* Prompt *
Copy the passage on migration from Kalmykia word for word, from "Despite a host" to "(in Russian: rodina)".

━━━ Document passage ━━━

Despite a host of issues identified by our interlocutors, a thread of nostalgia for Kalmykia ran through many of the conversations. From one interview: “it was and remains my homeland (in Russian: rodina)
, as I loved it, I love it still.” Another respondent spoke about their love of Kalmyk culture, music and dance, the celebration of holidays such as Zul
(Kalmyk New Year celebrations that usually occur around the start of the year in the Gregorian calendar), and many good memories of time spent in the republic: “I love Kalmykia very much...I love our culture and am proud of it.”Migrants’ views on economics and politics
The economic consequences of outmigration are more ambiguous. Certainly, salaries in Kalmykia motivate people to leave — a number of interlocutors gave a top end of RUB 15,000 per month (about $180 at current conversion rates; approximately $240 at the time of the interviews) — and discourage many migrants from returning. (For those on disability and pensioners, another interlocutor gave an income range of RUB 6,000 to RUB 9,000 per month.) According to one interviewee: “it seems to me that there is an even greater outflow of the population.” Outmigration has usually been seen as undertaken by the most ambitious and talented, whether students or professionals. This brain drain deprives the republic of people with ambition: “the best leave, those who want to live better, but there is no way to live better there (i.e. in Kalmykia).” The outmigration has been linked to larger structural processes in the Russian economy: “regions are not developing and there is no way to stay where you were born and [previously] lived.” However, some interlocutors identified an economic silver lining in outmigration, what could be viewed as a brain gain in the future. Those Kalmyks working in Moscow develop a skillset that can benefit the republic if they return while also establishing a capital base for future investment should the climate for that improve. Others pointed to the economic benefit of remittances for the republic as a positive that results from migration.

━━━ Dataset extract ━━━

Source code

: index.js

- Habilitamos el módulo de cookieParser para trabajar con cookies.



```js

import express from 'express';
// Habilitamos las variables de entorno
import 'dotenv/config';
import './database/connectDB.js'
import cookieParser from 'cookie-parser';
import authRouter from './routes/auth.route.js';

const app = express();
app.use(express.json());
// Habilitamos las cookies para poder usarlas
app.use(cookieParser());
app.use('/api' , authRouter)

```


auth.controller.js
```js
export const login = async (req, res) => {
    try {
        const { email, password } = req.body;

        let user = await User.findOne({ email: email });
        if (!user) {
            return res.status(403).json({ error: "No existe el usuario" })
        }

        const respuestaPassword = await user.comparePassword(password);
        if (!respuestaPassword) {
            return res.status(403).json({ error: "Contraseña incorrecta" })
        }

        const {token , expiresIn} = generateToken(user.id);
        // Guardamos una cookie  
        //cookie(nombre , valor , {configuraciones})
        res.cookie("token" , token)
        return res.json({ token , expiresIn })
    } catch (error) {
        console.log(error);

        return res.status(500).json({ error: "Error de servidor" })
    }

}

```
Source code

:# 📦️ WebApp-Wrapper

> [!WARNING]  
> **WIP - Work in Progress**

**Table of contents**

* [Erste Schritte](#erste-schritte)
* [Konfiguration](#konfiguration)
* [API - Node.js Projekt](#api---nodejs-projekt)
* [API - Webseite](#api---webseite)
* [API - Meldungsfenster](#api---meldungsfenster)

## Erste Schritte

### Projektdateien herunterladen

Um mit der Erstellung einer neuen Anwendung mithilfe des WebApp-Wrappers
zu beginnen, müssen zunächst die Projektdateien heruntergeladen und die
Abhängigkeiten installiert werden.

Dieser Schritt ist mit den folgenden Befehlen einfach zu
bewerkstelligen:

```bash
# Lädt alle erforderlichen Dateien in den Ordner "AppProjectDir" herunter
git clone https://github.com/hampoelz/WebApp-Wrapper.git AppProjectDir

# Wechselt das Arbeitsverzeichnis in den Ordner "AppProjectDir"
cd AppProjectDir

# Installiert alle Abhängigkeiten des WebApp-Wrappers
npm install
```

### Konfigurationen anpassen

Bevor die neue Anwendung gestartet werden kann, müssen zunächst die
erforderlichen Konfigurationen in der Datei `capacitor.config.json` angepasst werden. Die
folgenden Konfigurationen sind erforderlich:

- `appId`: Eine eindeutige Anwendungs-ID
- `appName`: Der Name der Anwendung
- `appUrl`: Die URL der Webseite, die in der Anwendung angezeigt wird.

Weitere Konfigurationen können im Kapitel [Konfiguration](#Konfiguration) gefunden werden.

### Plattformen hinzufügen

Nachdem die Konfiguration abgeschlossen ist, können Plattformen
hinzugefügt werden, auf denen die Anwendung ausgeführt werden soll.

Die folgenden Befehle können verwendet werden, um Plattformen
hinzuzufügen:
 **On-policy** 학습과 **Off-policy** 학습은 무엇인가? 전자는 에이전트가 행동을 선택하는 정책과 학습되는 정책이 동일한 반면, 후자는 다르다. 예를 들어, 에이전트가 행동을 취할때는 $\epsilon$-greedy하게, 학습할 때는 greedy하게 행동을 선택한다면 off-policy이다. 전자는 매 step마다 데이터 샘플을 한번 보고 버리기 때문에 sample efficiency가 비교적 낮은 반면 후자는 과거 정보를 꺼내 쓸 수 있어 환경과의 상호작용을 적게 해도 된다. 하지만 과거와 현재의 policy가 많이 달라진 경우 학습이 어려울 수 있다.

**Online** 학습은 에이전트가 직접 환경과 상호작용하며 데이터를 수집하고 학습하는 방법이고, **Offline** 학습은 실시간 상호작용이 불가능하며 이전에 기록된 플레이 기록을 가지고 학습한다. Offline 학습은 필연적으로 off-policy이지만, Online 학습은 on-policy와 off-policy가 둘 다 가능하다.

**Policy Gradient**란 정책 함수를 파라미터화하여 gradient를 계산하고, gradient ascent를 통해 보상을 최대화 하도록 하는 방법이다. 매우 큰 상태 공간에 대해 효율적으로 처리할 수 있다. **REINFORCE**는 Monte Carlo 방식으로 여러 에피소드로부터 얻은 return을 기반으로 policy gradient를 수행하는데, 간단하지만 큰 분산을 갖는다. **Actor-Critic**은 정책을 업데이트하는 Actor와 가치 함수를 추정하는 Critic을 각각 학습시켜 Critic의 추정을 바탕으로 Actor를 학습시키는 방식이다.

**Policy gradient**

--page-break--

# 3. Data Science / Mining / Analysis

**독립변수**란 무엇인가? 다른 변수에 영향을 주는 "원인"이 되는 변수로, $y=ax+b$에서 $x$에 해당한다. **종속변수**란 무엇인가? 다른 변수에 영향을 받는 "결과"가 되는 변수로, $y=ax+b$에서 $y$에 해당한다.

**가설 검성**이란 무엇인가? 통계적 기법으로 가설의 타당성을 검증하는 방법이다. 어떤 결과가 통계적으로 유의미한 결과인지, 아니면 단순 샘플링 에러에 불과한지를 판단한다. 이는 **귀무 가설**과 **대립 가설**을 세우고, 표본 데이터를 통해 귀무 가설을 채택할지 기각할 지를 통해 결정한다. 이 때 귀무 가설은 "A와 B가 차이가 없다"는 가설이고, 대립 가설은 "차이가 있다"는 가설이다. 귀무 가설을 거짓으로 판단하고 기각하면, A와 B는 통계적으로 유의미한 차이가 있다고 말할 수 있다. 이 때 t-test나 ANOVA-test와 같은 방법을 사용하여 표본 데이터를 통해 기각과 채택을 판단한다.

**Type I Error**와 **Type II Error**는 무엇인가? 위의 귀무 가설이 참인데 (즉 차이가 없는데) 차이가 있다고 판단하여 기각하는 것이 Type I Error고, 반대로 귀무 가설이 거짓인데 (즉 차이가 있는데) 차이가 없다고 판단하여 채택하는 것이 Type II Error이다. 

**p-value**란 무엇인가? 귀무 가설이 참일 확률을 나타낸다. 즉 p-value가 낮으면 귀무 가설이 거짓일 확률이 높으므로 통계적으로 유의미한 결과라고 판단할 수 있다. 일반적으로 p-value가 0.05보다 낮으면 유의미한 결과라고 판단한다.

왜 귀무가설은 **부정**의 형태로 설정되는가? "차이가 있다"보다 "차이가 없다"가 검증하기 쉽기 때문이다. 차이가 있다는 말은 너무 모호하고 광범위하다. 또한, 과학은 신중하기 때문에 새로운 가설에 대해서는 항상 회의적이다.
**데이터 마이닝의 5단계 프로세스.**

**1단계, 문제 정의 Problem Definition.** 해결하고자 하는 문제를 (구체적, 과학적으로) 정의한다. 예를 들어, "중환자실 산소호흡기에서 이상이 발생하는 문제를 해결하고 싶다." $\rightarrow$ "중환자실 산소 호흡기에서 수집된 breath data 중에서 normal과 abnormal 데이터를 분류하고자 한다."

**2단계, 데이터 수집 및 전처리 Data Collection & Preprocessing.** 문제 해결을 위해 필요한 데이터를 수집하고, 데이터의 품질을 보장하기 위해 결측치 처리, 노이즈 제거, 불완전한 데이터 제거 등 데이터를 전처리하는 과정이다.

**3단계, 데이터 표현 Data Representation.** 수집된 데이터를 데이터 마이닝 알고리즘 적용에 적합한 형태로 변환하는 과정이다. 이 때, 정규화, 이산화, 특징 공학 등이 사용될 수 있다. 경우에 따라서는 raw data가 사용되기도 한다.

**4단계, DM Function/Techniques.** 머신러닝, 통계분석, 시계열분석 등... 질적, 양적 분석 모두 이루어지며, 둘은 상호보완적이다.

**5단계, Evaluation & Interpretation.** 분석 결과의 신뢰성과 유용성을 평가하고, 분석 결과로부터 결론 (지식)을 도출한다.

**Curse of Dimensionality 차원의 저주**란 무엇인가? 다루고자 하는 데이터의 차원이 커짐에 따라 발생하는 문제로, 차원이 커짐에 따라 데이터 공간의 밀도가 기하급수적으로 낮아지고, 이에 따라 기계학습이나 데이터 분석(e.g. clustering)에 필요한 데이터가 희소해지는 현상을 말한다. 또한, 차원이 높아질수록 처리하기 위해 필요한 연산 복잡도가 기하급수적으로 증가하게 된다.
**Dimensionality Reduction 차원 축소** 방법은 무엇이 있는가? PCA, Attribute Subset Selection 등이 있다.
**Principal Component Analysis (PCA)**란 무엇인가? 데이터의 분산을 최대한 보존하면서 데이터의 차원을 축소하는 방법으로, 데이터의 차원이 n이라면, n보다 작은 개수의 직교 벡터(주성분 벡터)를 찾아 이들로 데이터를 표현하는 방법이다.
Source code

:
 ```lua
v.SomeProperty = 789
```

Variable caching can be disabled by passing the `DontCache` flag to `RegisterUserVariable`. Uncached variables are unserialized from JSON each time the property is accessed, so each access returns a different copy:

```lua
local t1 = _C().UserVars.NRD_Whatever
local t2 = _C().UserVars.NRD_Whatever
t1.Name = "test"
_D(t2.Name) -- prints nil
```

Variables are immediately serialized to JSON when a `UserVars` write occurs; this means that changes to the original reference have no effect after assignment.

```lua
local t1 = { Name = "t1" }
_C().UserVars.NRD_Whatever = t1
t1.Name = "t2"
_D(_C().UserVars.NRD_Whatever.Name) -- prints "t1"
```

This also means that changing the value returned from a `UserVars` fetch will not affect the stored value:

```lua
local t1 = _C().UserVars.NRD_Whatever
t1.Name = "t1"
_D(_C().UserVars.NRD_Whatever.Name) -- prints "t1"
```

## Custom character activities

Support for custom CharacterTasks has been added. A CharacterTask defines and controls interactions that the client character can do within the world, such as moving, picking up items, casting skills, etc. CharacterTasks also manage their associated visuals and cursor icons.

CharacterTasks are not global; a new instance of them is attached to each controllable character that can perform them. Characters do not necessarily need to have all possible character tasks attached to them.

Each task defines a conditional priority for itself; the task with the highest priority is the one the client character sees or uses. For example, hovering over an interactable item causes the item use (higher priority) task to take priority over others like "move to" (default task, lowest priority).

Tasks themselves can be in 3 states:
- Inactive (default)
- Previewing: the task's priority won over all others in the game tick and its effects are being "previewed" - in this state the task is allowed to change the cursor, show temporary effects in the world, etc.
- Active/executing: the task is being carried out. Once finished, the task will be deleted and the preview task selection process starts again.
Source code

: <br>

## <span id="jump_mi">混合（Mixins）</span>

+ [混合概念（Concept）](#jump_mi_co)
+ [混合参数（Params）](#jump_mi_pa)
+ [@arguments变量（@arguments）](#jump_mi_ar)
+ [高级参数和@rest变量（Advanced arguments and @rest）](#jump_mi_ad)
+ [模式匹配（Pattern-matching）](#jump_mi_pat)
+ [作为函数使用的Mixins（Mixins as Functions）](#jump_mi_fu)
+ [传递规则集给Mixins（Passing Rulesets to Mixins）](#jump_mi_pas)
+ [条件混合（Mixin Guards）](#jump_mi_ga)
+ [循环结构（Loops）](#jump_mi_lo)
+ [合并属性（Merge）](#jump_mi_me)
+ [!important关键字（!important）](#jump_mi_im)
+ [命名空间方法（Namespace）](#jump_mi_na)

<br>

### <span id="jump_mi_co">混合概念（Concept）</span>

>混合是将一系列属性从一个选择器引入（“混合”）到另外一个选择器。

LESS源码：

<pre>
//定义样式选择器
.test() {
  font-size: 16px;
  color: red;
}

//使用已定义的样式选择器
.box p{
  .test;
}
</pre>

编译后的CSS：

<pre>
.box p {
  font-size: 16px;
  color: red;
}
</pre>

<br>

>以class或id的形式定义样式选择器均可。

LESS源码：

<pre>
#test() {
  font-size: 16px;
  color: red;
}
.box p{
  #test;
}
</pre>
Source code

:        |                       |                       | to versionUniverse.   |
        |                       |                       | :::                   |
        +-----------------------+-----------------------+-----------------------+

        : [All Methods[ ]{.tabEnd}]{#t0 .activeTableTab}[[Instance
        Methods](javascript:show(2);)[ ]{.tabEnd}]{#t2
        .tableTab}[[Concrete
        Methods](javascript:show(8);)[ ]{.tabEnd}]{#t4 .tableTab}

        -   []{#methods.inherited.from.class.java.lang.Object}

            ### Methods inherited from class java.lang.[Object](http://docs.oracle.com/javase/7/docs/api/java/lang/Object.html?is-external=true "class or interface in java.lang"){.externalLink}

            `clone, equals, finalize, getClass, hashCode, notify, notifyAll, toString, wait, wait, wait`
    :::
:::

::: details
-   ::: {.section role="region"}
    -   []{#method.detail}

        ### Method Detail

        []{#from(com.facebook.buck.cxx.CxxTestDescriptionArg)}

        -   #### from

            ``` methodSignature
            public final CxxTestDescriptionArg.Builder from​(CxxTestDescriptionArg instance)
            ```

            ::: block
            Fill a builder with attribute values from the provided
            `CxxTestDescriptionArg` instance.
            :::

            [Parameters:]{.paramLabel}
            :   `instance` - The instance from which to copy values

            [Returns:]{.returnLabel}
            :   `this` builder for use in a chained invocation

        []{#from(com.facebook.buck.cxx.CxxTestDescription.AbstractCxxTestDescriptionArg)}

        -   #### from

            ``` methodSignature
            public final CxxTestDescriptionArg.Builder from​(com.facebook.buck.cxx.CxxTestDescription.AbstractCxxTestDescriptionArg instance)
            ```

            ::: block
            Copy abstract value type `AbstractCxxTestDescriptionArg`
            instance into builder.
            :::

━━━

* Solution *
Despite a host of issues identified by our interlocutors, a thread of nostalgia for Kalmykia ran through many of the conversations. From one interview: “it was and remains my homeland (in Russian: rodina)